In the thread about getting labels to stick to plastic, write out the stretch from "I am using address" through "Any ideas??" again, swapping "address labels" for "shipping labels".

__Source extract__
::::
# Getting labels to stick to platic



## cdc (Jun 16, 2009)

Hi!

Anyone have any success with locally bought (like avery) laser printable labels that will stick to plastic bags???

I am using address labels now, printed on my printer, but they peel off way too easily.  

I need something super quick, so want something I can get locally.

Any ideas??

thanks!!


----------



## Guest (Jun 16, 2009)

Just a thought , are the labels you have removable , they should stick like a dream to plastic.That is the only thing I can think of . I have elcheapo dollarama ones and they stick. Avery regular  should work. Is there anything on the bags , dust or anything that could prevent the label sticking?.

Kitn


----------



## cdc (Jun 16, 2009)

Nope, they are not the removable ones.  Are you using a regular plastic bag....like a baggie?  maybe I need the cheeep ones!


----------



## Tabitha (Jun 16, 2009)

Are your bags laying flat or are the bunched up?

You could always just orint on cardstock & do a tab top where you fold it over the top of the bag & either staple it into place or hole punch & ribbon it to the top.


----------



## cdc (Jun 16, 2009)

They are wrinkled, the stuff in the bags stick up.  

It sticks really bad though.  I think it must be the labels.


----------



## cdc (Jun 16, 2009)

Oh, and the bags are really little, so too small to use tab top I think.  Good idea though!!
c


----------
::::
__Data rows__

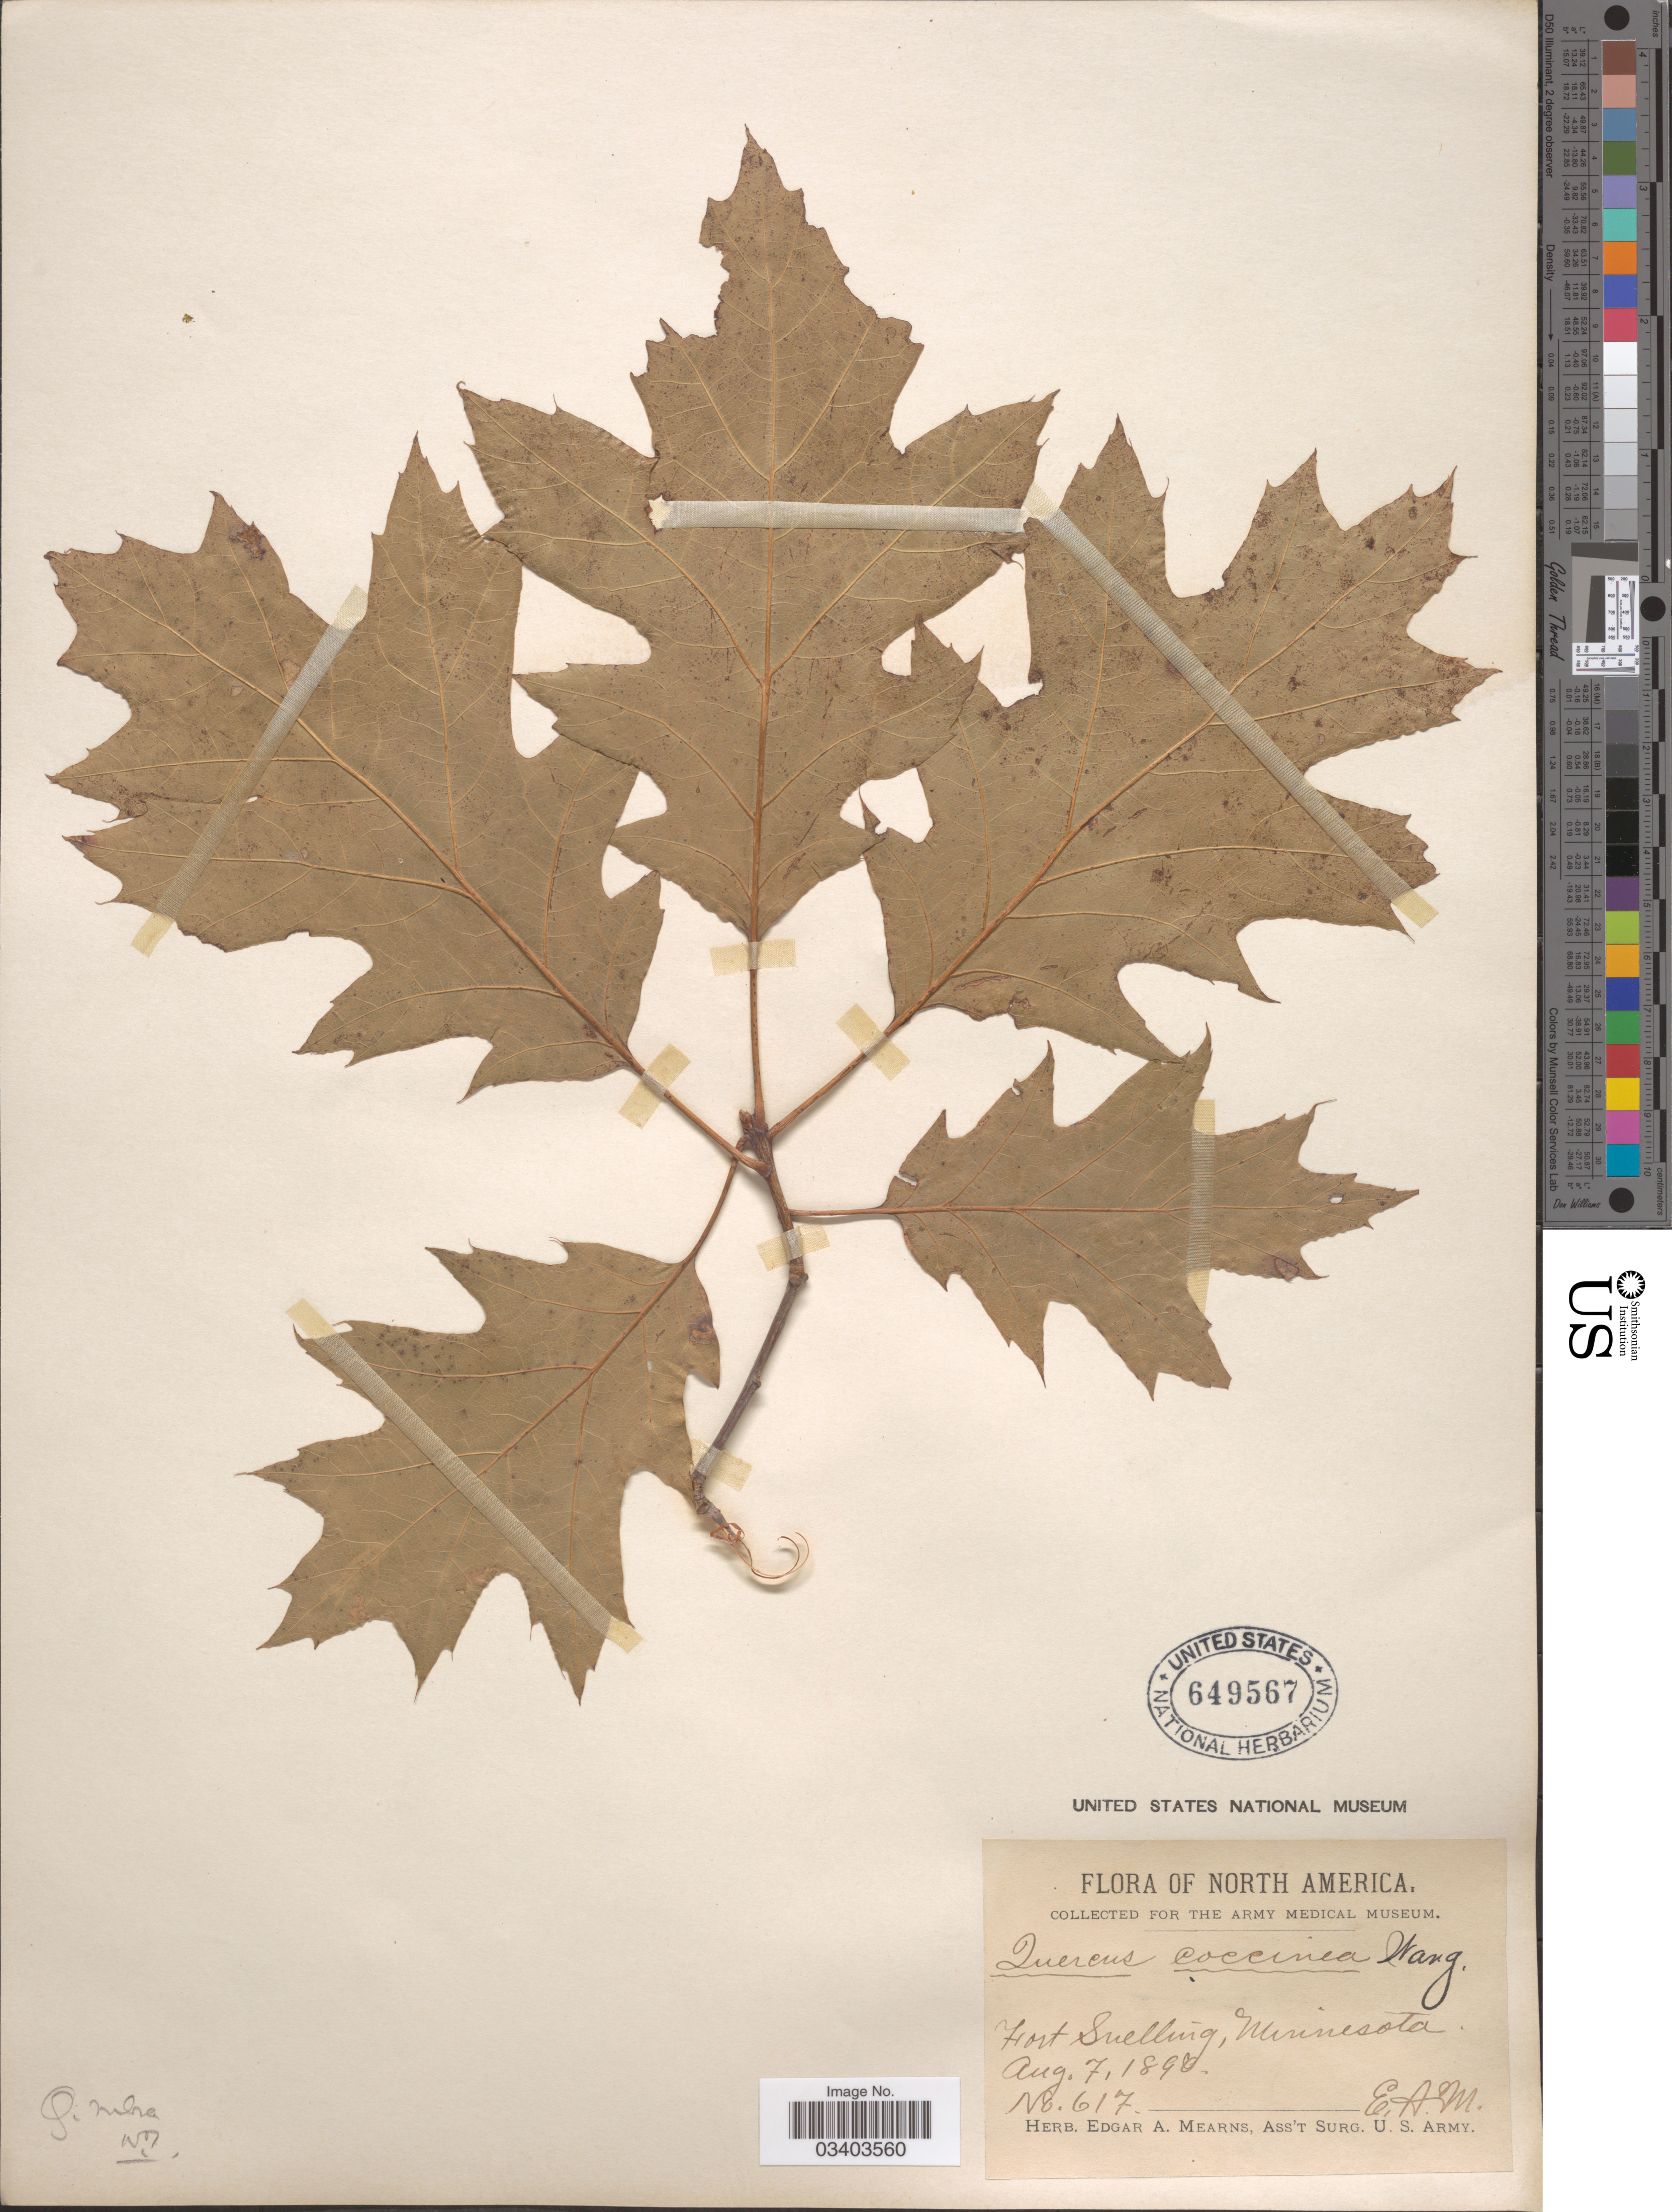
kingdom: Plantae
::::
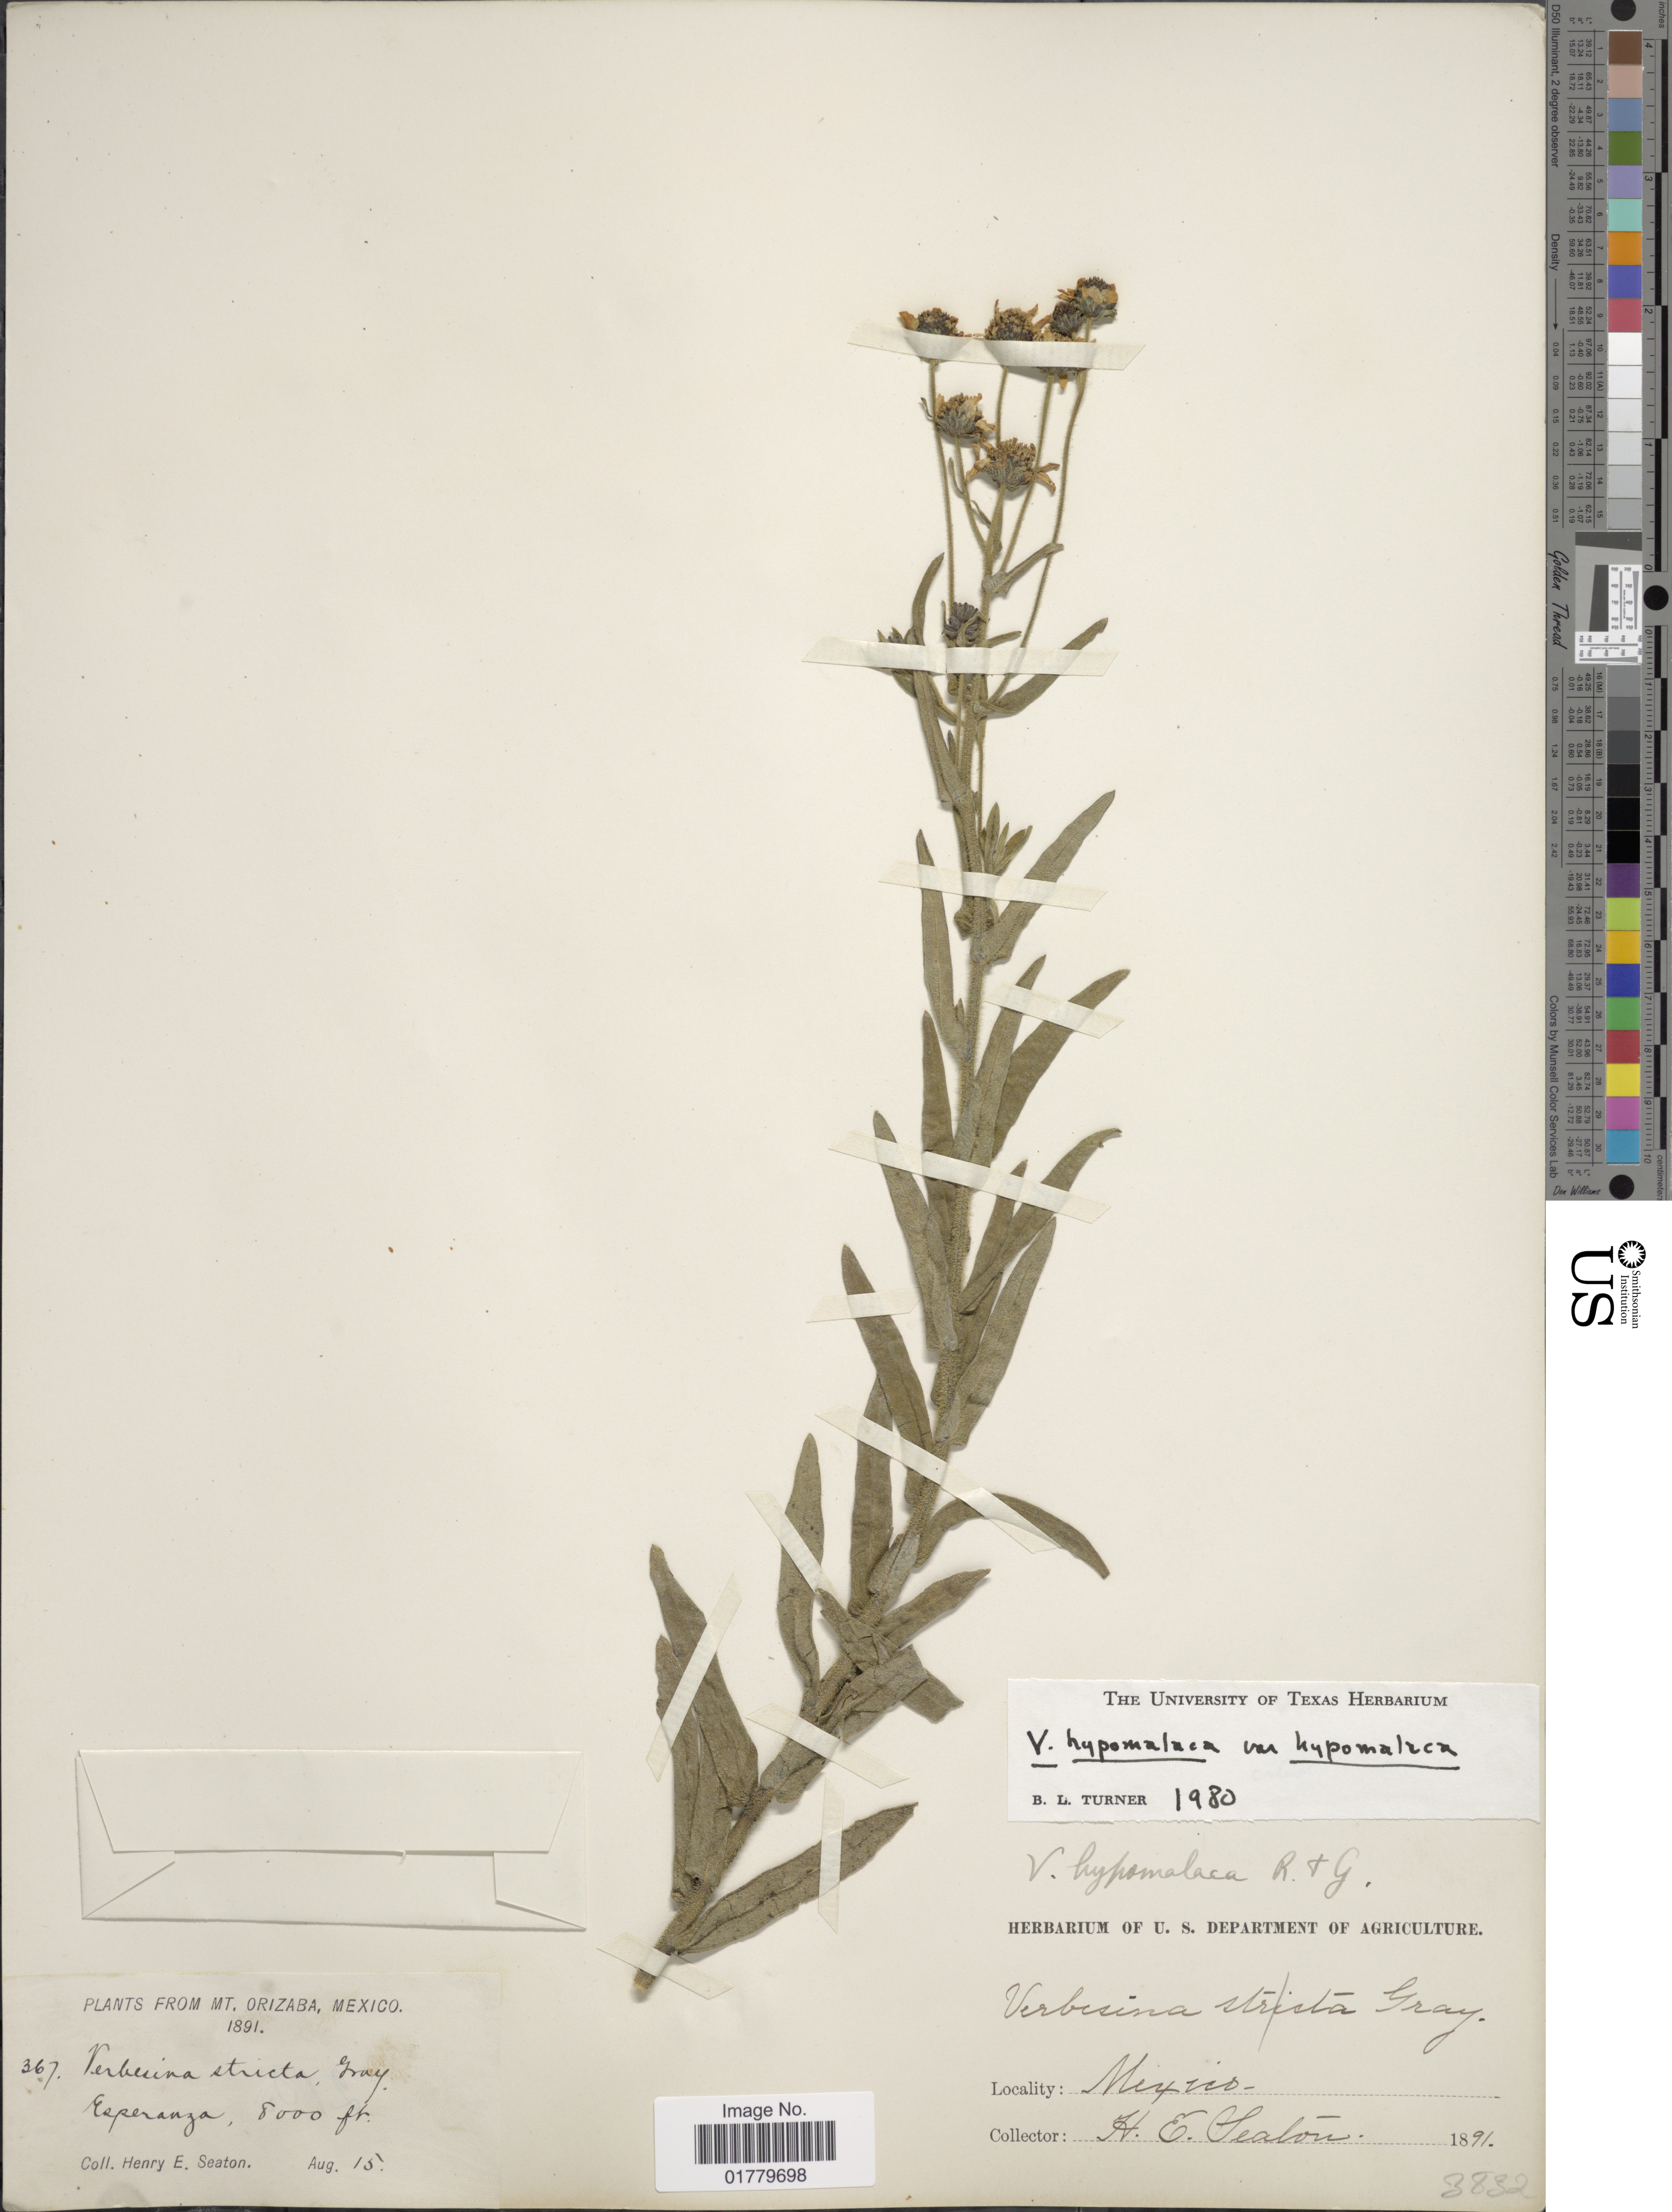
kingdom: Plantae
::::
__Exercise solution__
I am using shipping labels now, printed on my printer, but they peel off way too easily.  

I need something super quick, so want something I can get locally.

Any ideas??